Un notable bamiléké, membre du koungang (société secrète traditionnelle) confirme la croyance : « Chez nous, ils sont des êtres spéciaux, avec évidement des pouvoirs spéciaux », renseigne notre source, ayant requis l’anonymat.
Quels sont donc ces pouvoirs si spéciaux, pourrait-on se demander. En réalité, apprend-on du notable susmentionné, le jumeau rend la maison joyeuse, il la protège, lui apporte fortune et joie. D’autre part, les jumeaux sont connus pour apaiser ou guérir les luxations ou fractures à l’aide de massages. « Le jumeau est doué de douceur, d’une main saine. Il est l’ami de Dieu et à ce titre, il peut braver tous les interdits traditionnels ; comme ne pas s’asseoir sur la chaise du chef par exemple», ponctue fièrement le notable, lui-même père de jumeaux.
Ce dernier mentionne un élément essentiel qui pourrait expliquer ces dons hors du commun: les jumeaux subissent un rite traditionnel à leur naissance (et aussi à leur mort). A la naissance des jumeaux, les femmes proches de leur mère cuisinent du Nkuii (plat traditionnel) qu’elles apportent aux ancêtres. Elles cuisinent aussi du « Haricot koki » et mettent un panier à l’entrée de la porte.
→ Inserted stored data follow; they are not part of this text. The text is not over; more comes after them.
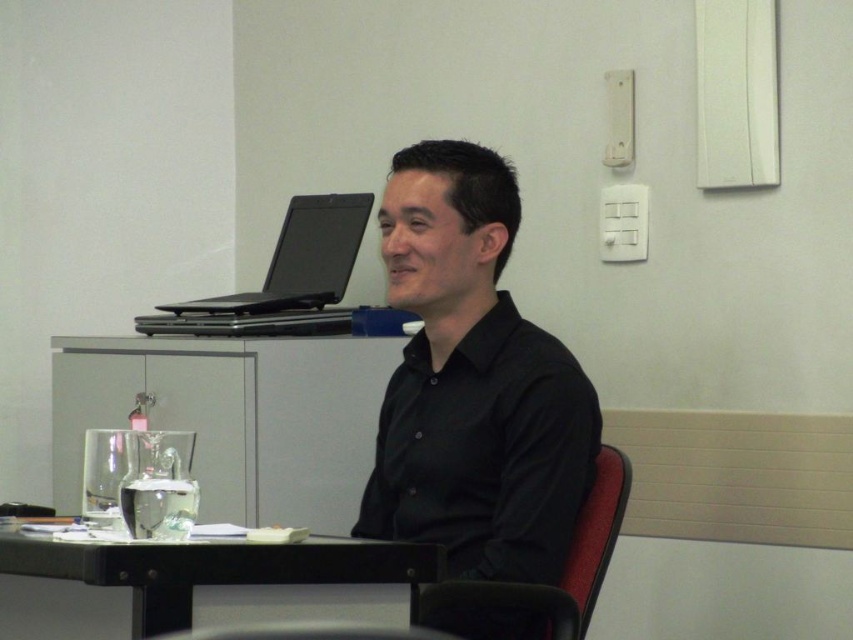
Question: Which point is farther from the camera taking this photo?

Choices:
 (A) (550, 397)
 (B) (438, 604)
 (C) (285, 301)
 (D) (355, 620)

Answer: (C)

Question: Among these objects, which one is farthest from the camera?

Choices:
 (A) black glossy table at lower left
 (B) fabric textured chair at center

Answer: (B)

Question: Considering the relative positions of black matte shirt at center and black glossy table at lower left in the image provided, where is black matte shirt at center located with respect to black glossy table at lower left?

Choices:
 (A) above
 (B) below

Answer: (A)

Question: Does black matte shirt at center lie in front of fabric textured chair at center?

Choices:
 (A) no
 (B) yes

Answer: (A)

Question: From the image, what is the correct spatial relationship of black matte shirt at center in relation to black matte laptop at upper left?

Choices:
 (A) above
 (B) below

Answer: (B)

Question: Which point appears closest to the camera in this image?

Choices:
 (A) (61, 612)
 (B) (595, 499)
 (C) (305, 244)

Answer: (A)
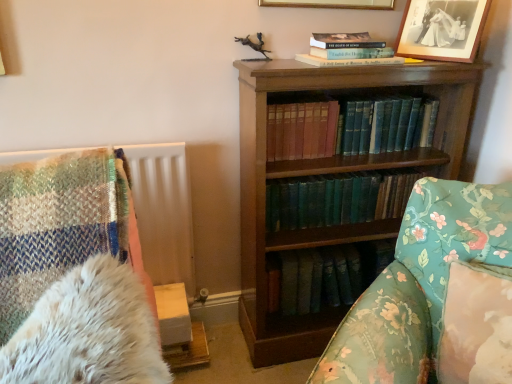
Question: In the image, is teal leather book at center, acting as the 1th book starting from the top, on the left side or the right side of green leather book at center, the 1th book from the bottom?

Choices:
 (A) left
 (B) right

Answer: (B)

Question: Based on their sizes in the image, would you say teal leather book at center, acting as the 1th book starting from the top, is bigger or smaller than green leather book at center, placed as the second book when sorted from top to bottom?

Choices:
 (A) small
 (B) big

Answer: (B)

Question: Which object is positioned farthest from the gold-framed picture at upper center, acting as the first picture frame starting from the left?

Choices:
 (A) dark green leather bookshelf at center
 (B) white fur at lower left
 (C) wooden bookcase at center
 (D) black matte picture frame at upper right, the second picture frame positioned from the left
 (E) teal leather book at center, arranged as the second book when ordered from the bottom

Answer: (B)

Question: Estimate the real-world distances between objects in this image. Which object is closer to the green leather book at center, the 1th book from the bottom?

Choices:
 (A) white fur at lower left
 (B) gold-framed picture at upper center, which appears as the second picture frame when viewed from the right
 (C) wooden bookcase at center
 (D) black matte picture frame at upper right, the second picture frame positioned from the left
 (E) dark green leather bookshelf at center

Answer: (C)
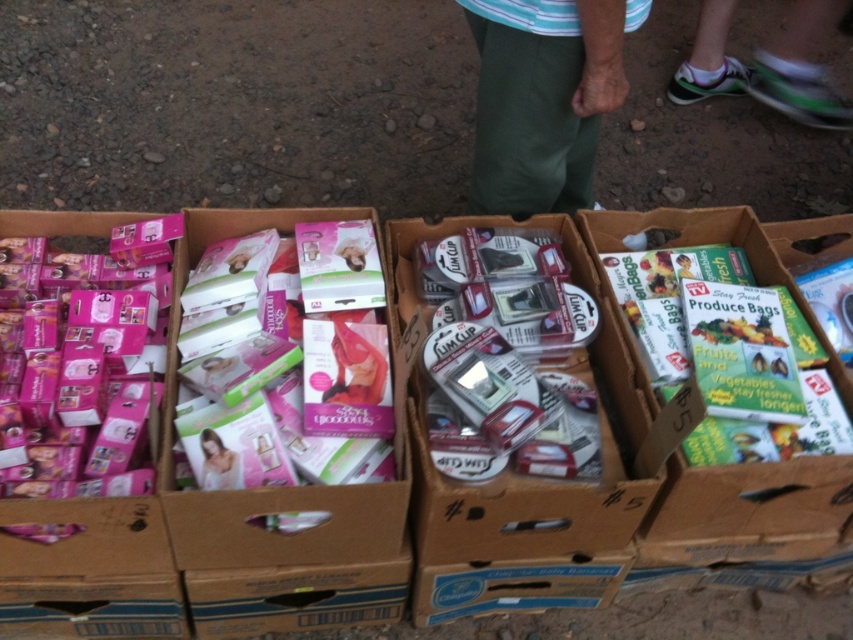
Identify the location of green matte produce bags at lower right. (747, 522).

Is green matte produce bags at lower right above pink matte baby carrier at center?

Yes, green matte produce bags at lower right is above pink matte baby carrier at center.

Locate an element on the screen. The image size is (853, 640). green matte produce bags at lower right is located at coordinates (747, 522).

What do you see at coordinates (767, 65) in the screenshot? Image resolution: width=853 pixels, height=640 pixels. I see `white mesh shoe at upper right` at bounding box center [767, 65].

Which is above, white mesh shoe at upper right or pink matte baby carrier at center?

white mesh shoe at upper right is higher up.

Which is behind, point (695, 60) or point (216, 477)?

The point (695, 60) is behind.

Find the location of `white mesh shoe at upper right`. white mesh shoe at upper right is located at coordinates (767, 65).

Can you confirm if green matte produce bags at lower right is positioned to the left of green cotton pants at center?

No, green matte produce bags at lower right is not to the left of green cotton pants at center.

Does green matte produce bags at lower right have a lesser height compared to green cotton pants at center?

In fact, green matte produce bags at lower right may be taller than green cotton pants at center.

Does point (718, 220) lie in front of point (561, 112)?

No, (718, 220) is further to viewer.

Where is `green matte produce bags at lower right`? This screenshot has width=853, height=640. green matte produce bags at lower right is located at coordinates (747, 522).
Chaque visiteur des bébés jumeaux devrait y lancer de l’argent pour matérialiser la fortune qu’apportent les jumeaux (encore plus si ce sont les triplés ou quadruplés). « Sérieusement, mes jumeaux m’ont apporté prospérité et stabilité, constate Paul Joël, ressortissant bamiléké. Je sens un vrai changement entre avant et après leur venue au monde », poursuit-il avec conviction.
Les jumeaux ont aussi des noms particuliers en pays bamiléké : « Ngondja », « Ntaa koungang », « Soffo» (ami de Dieu) ou des noms se terminant par « Fack » (comme Donfack, Sonfack) pour signifier qu’on est jumeau. Les parents de jumeaux bénéficient aussi des honneurs. Leur mère s’appellera «Magni » et le père, « Tagni ».